(TEXT SHOWN)
——
Apizaco is a city in Apizaco Municipality located near the geographic center of the Mexican state of Tlaxcala, approximately 25 minutes by car from the state's capital city of Tlaxcala. The city gets its name from the Nahuatl language words "ātl" (water), "pitzāhuac" (thin), and the suffix "co" (place), forming "Āpitzāco", or roughly "thin water place".  Those seeking to reach the port of Veracruz by railroad from Mexico City must travel through Apizaco.  The city began because of its location on this railroad. 

Universities in Apizaco include the Technological Institute of Apizaco (Instituto Tecnológico de Apizaco), and most recently, the University of the Valley of Tlaxcala (Universidad del Valle de Tlaxcala)

The city's climate is temperate and arid.  Temperature in the winter can fall below 0°C, and in the summer, it can reach in excess of 30°C.

The city is the second in importance after the capital city, Tlaxcala. It is of major commercial and trade value to the state because it is halfway on the road between Mexico City and the port of Veracruz.
——
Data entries

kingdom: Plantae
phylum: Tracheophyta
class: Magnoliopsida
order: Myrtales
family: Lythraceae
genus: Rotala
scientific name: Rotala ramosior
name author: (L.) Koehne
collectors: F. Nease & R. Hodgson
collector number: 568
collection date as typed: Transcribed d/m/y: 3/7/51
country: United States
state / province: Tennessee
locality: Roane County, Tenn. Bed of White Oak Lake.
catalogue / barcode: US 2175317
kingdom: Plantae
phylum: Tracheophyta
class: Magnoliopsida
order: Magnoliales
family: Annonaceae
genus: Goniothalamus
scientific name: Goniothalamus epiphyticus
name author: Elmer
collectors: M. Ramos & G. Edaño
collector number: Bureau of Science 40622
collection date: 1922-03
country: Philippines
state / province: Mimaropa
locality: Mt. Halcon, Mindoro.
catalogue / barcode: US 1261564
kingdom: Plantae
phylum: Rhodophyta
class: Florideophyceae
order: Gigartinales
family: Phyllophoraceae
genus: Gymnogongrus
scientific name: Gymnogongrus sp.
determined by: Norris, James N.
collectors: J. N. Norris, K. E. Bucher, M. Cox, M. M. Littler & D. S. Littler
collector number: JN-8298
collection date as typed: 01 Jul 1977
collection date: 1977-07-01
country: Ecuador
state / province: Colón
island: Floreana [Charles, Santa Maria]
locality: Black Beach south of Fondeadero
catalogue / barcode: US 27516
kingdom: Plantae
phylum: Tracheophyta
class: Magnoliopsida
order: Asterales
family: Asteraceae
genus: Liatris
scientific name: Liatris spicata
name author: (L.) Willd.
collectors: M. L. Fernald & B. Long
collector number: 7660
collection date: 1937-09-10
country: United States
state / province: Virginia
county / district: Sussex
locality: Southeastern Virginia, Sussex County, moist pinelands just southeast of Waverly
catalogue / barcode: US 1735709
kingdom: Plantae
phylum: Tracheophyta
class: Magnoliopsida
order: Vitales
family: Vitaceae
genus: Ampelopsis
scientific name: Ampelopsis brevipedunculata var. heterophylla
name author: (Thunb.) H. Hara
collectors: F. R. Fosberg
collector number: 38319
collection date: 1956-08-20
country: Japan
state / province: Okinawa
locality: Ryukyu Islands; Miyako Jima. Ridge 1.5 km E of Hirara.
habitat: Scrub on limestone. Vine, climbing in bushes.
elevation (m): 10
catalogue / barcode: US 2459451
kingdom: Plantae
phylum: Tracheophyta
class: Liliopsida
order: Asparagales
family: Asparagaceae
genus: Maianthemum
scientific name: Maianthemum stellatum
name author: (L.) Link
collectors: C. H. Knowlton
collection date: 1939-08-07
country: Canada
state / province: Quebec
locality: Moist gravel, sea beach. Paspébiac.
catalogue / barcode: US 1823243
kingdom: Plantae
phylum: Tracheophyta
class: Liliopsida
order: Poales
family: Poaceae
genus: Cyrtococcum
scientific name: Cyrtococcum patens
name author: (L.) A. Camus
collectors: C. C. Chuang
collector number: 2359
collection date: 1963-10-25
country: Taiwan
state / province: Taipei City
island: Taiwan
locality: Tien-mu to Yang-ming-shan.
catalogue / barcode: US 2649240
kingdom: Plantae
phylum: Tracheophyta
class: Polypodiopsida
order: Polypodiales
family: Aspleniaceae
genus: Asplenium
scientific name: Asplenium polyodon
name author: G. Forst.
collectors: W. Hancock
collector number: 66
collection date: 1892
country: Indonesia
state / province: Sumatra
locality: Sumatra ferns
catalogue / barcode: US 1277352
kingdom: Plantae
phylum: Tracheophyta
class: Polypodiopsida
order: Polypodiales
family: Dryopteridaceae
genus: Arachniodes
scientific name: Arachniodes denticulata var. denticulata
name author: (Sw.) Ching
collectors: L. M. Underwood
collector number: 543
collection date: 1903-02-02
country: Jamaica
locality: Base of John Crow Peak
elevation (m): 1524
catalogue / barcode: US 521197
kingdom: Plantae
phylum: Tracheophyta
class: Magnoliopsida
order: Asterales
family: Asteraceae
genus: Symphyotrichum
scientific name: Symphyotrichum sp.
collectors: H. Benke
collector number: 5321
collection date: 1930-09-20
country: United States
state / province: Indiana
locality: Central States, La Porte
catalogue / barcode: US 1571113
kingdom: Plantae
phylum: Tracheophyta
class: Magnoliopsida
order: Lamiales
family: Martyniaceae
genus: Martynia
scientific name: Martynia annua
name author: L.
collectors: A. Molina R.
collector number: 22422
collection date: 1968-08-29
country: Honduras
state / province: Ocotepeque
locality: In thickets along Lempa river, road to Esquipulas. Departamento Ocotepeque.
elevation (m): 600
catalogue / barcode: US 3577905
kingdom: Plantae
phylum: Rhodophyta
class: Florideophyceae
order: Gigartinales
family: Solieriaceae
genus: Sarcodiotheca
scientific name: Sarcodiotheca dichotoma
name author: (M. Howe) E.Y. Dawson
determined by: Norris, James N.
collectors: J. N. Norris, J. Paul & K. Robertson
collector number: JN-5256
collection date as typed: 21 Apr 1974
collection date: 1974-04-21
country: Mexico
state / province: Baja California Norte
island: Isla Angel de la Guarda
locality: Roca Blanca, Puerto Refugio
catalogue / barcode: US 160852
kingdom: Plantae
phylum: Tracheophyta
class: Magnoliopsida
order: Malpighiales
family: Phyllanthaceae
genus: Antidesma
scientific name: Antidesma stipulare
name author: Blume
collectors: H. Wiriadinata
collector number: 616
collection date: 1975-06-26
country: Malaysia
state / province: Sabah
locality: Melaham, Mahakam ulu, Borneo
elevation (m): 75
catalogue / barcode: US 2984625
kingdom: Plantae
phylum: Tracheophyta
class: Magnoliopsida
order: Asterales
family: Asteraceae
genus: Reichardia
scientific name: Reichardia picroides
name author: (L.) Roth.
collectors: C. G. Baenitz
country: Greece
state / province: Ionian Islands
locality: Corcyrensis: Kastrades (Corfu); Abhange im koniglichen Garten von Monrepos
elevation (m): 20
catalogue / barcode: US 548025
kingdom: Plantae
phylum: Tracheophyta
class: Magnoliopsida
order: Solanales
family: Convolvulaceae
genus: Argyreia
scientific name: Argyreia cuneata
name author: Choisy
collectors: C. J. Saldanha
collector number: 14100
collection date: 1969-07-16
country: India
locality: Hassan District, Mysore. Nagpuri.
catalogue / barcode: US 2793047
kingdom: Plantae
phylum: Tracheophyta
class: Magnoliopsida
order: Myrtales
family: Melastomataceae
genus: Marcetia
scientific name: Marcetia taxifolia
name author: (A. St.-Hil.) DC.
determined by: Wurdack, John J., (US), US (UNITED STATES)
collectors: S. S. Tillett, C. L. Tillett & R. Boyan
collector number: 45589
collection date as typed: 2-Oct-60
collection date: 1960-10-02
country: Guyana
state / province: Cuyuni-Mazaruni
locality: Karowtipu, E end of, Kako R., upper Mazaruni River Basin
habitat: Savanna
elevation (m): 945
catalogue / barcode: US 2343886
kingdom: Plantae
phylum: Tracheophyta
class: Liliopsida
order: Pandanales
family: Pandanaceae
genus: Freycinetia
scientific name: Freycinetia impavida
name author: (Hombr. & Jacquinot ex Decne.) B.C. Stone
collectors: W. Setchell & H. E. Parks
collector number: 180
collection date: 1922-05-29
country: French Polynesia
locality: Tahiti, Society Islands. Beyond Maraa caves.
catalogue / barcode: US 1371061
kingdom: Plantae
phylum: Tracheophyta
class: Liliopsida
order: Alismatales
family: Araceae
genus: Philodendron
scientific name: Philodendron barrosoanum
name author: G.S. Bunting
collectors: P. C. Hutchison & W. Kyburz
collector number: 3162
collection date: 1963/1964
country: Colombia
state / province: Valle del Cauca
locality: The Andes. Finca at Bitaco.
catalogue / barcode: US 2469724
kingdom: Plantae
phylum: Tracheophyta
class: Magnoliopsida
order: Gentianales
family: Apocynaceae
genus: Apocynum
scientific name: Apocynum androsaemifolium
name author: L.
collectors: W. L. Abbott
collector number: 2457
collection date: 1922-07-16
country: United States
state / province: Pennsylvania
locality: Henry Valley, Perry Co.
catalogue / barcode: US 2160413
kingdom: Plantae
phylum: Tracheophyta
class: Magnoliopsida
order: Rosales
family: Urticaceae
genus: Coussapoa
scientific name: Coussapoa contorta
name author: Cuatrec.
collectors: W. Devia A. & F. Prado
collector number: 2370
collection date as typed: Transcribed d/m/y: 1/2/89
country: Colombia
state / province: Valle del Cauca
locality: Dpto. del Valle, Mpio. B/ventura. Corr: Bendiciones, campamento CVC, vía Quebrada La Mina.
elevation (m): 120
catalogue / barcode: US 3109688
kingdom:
——
(TASKS AND EXERCISES)
A) According to the text on Apizaco, why is the city of major commercial and trade value to the state of Tlaxcala?
B) Write the next part of the text on Apizaco, picking up after its last sentence.

(ANSWERS TO THE EXERCISES)
A) Apizaco lies halfway along the road between Mexico City and the port of Veracruz, and this position makes it commercially important to the state.

B)
The census of 2005 reported a population of 49,459 in the city of Apizaco, while the municipality had 73,097 inhabitants. The city is the second largest in the state in population, behind only Villa Vicente Guerrero. The municipality has an area of 56.83 km² (21.94 sq mi) and includes a small number of other communities, the largest of which are Santa Anita Huiloac, Santa María Texcalac, and San Luis Apizaquito.

Climate

Transportation
Apizaco is close to Mexico City's proposed plan to make a new larger international airport near Apizaco to lessen the congested airspace.
Ferrosur passes through Apizaco.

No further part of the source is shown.